[Task instructions]
In the Croatia hiking text, write out everything from "Though only 1%" down to "marked in orange.", swapping "orange" for "yellow".

======== Text to read

Set off on easy forest hikes right outside the capital or walk across rugged mountain wilderness on multiday treks. Roam through wooded national parks for close-up views of splendid waterfalls and multicolored lakes. Or, ascend colossal mountains for sublime views of the coastline.
Croatia’s diverse hiking options are the country’s best-kept secret. Here are five of the best.
1. Plitvice Lakes
Best hike in a national park
8km (5 miles) round trip, 4–5 hours, easy to moderate
The verdant water wonderland of Plitvice Lakes is continental Croatia’s showcase. With its dazzling series of 16 crystalline lakes, cascading waterfalls, limestone cliffs, deep canyons and shady forests, Croatia’s oldest and largest national park is a delightful place to roam.
Though only 1% of the park’s surface consists of lakes, they steal the show. Plitvice’s lesser-known highlights are its forests of beech-fir, silver pine, spruce and hop hornbeam. You can choose between eight different hiking routes that take in the forests and the lakes; four from the northern entrance to the park (Entrance 1), which are marked in green, and four from the southern entrance (Entrance 2), marked in orange.
For a full lake and forest experience, go for Program C, a circular loop that starts from Entrance 1. Along the way, you’ll take in both the lower and upper lakes and their magnificent waterfalls. The route also involves a short jaunt on an electric boat and a panoramic train ride back to the start.

================
======== Collected material

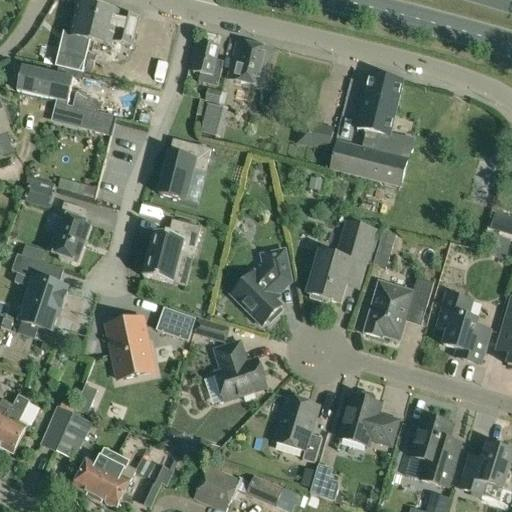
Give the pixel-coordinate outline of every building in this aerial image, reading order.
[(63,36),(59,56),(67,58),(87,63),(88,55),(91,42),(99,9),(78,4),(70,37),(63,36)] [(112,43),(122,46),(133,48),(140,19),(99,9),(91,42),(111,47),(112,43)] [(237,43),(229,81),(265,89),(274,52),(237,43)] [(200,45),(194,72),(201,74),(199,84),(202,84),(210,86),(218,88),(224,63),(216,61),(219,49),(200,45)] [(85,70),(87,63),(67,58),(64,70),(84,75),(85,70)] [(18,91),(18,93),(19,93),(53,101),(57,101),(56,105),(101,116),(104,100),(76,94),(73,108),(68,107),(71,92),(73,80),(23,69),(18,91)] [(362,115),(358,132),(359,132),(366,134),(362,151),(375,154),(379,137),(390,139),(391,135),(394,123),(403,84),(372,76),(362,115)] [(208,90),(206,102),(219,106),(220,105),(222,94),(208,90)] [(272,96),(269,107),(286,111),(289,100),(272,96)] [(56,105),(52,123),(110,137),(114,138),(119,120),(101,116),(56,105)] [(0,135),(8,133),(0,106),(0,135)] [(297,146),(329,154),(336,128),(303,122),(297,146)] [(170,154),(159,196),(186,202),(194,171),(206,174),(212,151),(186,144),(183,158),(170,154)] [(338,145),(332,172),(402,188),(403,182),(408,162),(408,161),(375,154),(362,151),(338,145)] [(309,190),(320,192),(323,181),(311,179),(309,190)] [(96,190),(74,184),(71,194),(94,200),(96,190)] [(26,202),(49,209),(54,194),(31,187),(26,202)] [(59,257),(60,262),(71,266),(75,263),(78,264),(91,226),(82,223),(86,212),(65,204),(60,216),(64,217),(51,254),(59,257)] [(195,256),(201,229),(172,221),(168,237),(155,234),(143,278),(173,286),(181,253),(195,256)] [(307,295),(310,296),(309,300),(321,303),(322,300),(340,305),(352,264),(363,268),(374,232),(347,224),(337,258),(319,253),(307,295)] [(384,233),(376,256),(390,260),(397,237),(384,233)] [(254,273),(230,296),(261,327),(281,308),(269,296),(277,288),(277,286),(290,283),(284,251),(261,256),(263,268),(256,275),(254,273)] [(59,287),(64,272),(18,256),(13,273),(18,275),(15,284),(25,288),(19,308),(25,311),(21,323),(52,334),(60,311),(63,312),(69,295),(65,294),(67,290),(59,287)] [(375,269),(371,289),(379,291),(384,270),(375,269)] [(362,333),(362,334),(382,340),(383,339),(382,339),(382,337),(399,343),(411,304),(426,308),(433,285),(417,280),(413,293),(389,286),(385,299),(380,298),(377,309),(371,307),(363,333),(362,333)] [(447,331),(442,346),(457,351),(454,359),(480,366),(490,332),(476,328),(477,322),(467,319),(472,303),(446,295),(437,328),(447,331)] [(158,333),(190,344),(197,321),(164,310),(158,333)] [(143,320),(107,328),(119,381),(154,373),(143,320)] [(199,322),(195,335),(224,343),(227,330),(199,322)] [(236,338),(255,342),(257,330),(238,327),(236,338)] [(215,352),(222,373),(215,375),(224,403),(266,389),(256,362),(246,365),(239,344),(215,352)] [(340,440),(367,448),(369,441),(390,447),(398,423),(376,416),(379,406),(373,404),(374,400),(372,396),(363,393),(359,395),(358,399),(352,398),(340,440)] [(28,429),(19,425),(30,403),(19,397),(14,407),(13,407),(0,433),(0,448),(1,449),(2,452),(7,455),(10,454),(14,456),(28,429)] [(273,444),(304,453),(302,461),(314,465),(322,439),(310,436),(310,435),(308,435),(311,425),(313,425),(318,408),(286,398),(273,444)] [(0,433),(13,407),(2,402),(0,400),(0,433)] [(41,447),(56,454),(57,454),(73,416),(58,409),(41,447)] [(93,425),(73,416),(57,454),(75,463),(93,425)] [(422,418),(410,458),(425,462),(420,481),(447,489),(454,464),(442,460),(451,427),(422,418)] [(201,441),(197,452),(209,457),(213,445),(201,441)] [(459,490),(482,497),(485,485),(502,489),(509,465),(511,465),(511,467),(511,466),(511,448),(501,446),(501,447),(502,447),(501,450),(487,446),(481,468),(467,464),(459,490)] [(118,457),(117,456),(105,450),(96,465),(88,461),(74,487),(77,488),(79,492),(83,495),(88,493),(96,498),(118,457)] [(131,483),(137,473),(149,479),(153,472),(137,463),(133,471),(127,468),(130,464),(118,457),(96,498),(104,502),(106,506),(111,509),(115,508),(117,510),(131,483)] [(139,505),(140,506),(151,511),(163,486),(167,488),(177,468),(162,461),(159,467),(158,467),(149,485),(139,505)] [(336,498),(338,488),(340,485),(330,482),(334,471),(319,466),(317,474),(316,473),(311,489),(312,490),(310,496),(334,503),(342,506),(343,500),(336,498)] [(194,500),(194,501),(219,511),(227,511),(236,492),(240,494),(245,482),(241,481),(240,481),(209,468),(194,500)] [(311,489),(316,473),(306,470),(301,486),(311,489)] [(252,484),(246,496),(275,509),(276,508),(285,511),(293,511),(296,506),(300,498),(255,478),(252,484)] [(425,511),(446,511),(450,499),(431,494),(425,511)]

================

[Full solution]
Though only 1% of the park’s surface consists of lakes, they steal the show. Plitvice’s lesser-known highlights are its forests of beech-fir, silver pine, spruce and hop hornbeam. You can choose between eight different hiking routes that take in the forests and the lakes; four from the northern entrance to the park (Entrance 1), which are marked in green, and four from the southern entrance (Entrance 2), marked in yellow.